The ham radio system is made of several varying but equally important parts. Each system requires:

  • Transceiver — This is what allows you to communicate with others. The best transceivers will be meant for stationary use, but some receivers are meant for use in vehicles, especially in those of emergency services or off-road enthusiasts.

  • Power Supply — The power supply is what will power your system and can vary in size. Like with the transceiver, the power supply is typically meant for stationary systems but there are also mobile versions available. The power you can supply to your system can impact the distance of reach your system may have.

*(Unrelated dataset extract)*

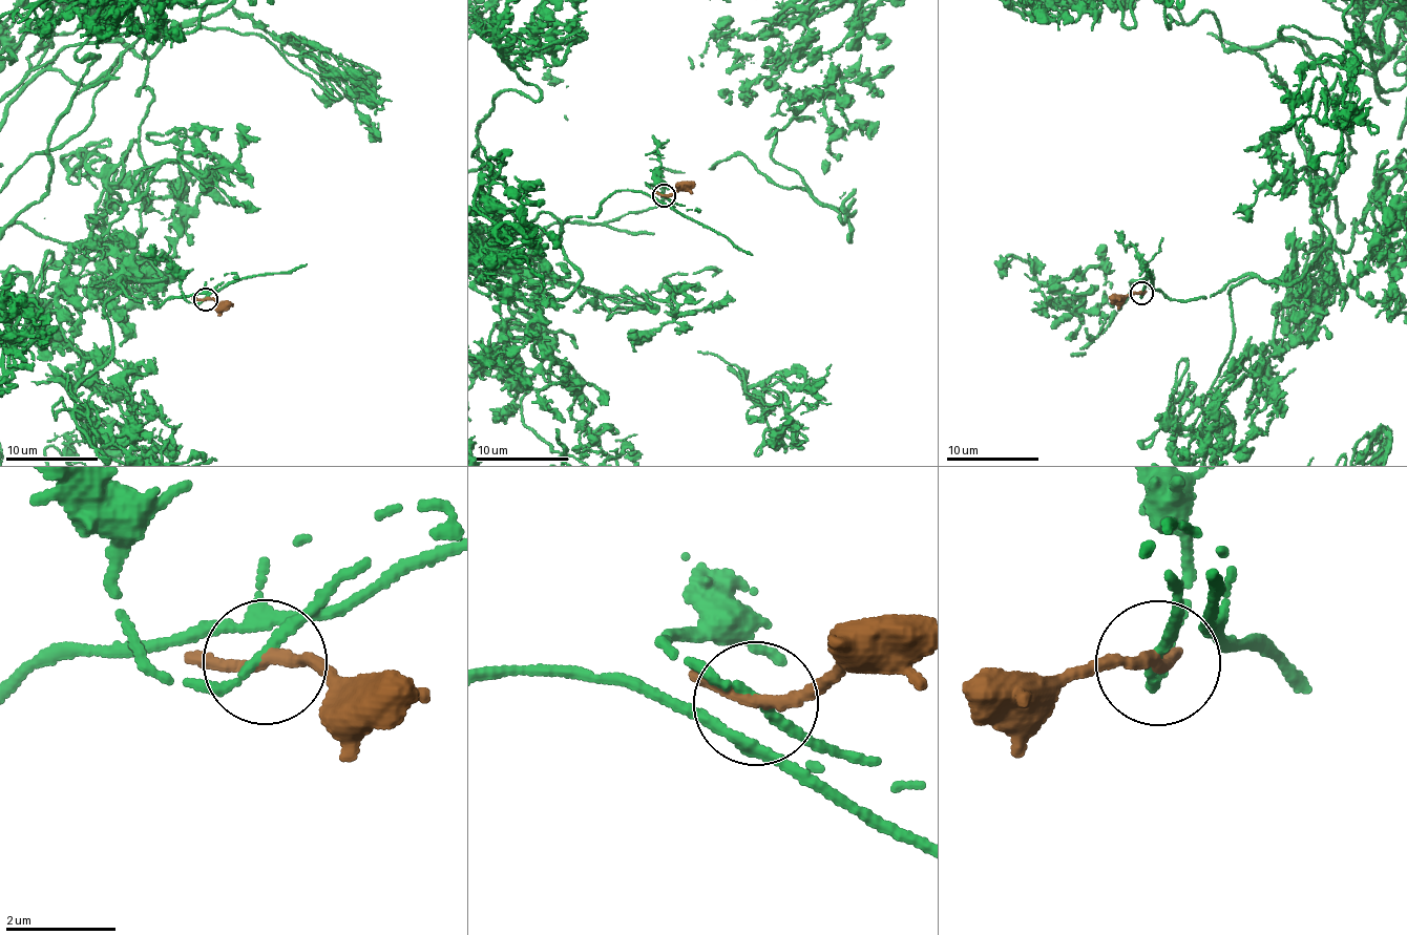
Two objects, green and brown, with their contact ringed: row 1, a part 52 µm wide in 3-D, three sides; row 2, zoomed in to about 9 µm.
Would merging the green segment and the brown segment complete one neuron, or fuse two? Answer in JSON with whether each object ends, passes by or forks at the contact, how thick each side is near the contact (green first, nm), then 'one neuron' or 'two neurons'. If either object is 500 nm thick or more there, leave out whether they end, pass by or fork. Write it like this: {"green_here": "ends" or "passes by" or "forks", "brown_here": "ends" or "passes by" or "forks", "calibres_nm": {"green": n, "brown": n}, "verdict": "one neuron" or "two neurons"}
{"green_here": "forks", "brown_here": "passes by", "calibres_nm": {"green": 120, "brown": 200}, "verdict": "two neurons"}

  • VHF/UHF Antenna — This is a dual-band antenna and is as crucial of choice as the transceiver. This is what allows your ham system to send out and receive signals with other ham users in the same frequencies as you.

  • HF Wire Antenna — If you are buying a transceiver that can communicate on high-frequency channels, then you will need an HF wire antenna as well.

If you want to be mobile with your ham radio system, you will require a similar set-up. If you want to go truly mobile, on foot, there are handheld radios that function on the amateur frequencies as well.

Whatever your reason for choosing to get your own ham radio, whether it is socializing, assisting in emergencies, or just learning a new hobby, make sure you get your license and do your research. With the right equipment and know-how, you will be spreading your voice via the amateur airwaves in no time.